CONSIGNES:
1: Selon la tribune sur Chairman, pourquoi l’artiste s’est-il appuyé sur Bongol ou Tsana ? Répondez en une à trois phrases.
2: Mettez à jour les données depuis leur début jusqu’à la ligne contenant « tudíž peníze lze », incluse, en remplaçant « Adicionar » par « Incluir » sans rien changer d’autre. Ne redonnez que ces lignes.

Opinion

  • Tribune libre

Il s’appelait Chairman

Lundi 27 Septembre 2021 - 19:09

Abonnez-vous

  • Augmenter
  • Normal

Current Size: 100%

Version imprimableEnvoyer par courriel


De « Marja » sa toute première œuvre musicale en 1988 à « A qui la faute » sa toute dernière en 2018, Chairman laisse transparaître qu’il a adopté la musique par goût ludique. Faisant passer la danse avant la chanson, il a été pendant plusieurs années une bête insaisissable du spectacle. Autant dire qu’il est incontestablement le premier artiste à créer des figures rythmiques modernes, à partir d’une danse traditionnelle dénommée « Engondza », organisée lors des cérémonies funéraires dans des contrées Mbochis des Plateaux et de la Cuvette. Exhibée exclusivement par la gent féminine, à ses origines, « Engondza » se base essentiellement sur le mouvement du corps, de la tête, des bras et le trépignement. Ainsi, pour magnifier cette danse, l’artiste a associé, aux mouvements initiaux, le jeu des pieds et le karaté dont il vouait une grande passion, avant de la personnifier dans la chanson « Engondza mwassi ya Kilo ».
 
Cependant, si Chairman a été un habile danseur d’« Engondza » ou de « Pè Bouanga », il avait la faiblesse de ne pas impressionner  les mélomanes par le chant. Ce qui lui avait valu quelques quolibets de la part de la plupart des musiciens qui pour certains ont fini par adopter son style. L’ayant tôt compris, il a compensé cette faiblesse par la virtuosité de Bongol ou Tsana, deux ténors qui ont introduit les pérégrinations mélodieuses de la chanson traditionnelle dans la musique moderne congolaise. Le titre « M-J alembi » « M-J a disparu », aura été la plus brillante expression de ce concept et la chanson a fait la célébrité de l’artiste.

DONNÉES FOURNIES:
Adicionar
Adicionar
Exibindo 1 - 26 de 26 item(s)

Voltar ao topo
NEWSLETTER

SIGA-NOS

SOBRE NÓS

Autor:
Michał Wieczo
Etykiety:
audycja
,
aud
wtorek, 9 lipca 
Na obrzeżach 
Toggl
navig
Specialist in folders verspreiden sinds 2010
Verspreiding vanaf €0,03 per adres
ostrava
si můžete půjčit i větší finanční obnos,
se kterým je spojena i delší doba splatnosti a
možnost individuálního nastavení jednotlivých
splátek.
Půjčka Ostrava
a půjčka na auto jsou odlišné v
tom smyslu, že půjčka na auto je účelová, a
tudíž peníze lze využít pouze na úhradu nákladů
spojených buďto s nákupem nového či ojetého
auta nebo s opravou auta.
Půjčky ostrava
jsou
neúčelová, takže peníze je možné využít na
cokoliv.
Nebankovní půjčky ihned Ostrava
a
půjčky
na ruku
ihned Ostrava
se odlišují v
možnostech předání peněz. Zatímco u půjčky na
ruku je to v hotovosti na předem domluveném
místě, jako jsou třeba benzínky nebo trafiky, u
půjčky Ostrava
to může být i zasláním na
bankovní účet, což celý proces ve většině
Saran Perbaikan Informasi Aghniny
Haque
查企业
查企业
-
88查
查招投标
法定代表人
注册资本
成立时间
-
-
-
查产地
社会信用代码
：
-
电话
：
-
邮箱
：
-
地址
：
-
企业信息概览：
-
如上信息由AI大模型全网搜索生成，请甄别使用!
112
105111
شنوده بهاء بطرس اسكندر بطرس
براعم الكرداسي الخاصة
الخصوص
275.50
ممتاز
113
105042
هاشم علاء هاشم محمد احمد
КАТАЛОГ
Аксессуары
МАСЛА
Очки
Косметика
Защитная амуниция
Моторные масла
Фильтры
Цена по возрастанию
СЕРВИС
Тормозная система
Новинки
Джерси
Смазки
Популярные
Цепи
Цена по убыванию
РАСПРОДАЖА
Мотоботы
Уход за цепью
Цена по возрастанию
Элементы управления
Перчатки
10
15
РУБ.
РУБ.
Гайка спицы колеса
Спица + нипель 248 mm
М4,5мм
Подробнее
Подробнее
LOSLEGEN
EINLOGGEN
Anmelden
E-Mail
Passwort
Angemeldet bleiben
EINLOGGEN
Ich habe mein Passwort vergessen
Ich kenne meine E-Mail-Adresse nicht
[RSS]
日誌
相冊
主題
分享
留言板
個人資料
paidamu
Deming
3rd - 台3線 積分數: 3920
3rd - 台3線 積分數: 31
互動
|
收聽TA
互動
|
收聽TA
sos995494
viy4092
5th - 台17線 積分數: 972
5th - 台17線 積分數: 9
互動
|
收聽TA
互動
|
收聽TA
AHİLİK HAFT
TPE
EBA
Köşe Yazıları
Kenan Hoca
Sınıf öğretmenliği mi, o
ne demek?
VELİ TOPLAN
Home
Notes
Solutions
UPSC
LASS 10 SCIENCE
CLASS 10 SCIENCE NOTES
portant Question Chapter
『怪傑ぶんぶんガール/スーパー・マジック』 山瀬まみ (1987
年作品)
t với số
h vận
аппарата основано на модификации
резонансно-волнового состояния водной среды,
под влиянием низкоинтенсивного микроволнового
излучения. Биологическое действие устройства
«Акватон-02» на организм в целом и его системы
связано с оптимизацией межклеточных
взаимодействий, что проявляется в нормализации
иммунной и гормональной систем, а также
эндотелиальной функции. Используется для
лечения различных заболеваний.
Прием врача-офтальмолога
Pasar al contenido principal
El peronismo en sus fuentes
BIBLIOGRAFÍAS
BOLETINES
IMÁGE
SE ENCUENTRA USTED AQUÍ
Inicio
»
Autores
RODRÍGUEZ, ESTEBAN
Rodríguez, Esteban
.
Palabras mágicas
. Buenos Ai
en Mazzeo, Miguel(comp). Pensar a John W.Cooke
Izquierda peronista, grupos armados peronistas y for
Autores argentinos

RÉPONSES SUCCESSIVES:
1: Chairman avait la faiblesse de ne pas impressionner les mélomanes par le chant, ce qui lui avait valu des quolibets de la part de la plupart des musiciens. L’ayant tôt compris, il a compensé cette faiblesse par la virtuosité de Bongol ou Tsana, deux ténors.

2:
Incluir
Incluir
Exibindo 1 - 26 de 26 item(s)

Voltar ao topo
NEWSLETTER

SIGA-NOS

SOBRE NÓS

Autor:
Michał Wieczo
Etykiety:
audycja
,
aud
wtorek, 9 lipca 
Na obrzeżach 
Toggl
navig
Specialist in folders verspreiden sinds 2010
Verspreiding vanaf €0,03 per adres
ostrava
si můžete půjčit i větší finanční obnos,
se kterým je spojena i delší doba splatnosti a
možnost individuálního nastavení jednotlivých
splátek.
Půjčka Ostrava
a půjčka na auto jsou odlišné v
tom smyslu, že půjčka na auto je účelová, a
tudíž peníze lze využít pouze na úhradu nákladů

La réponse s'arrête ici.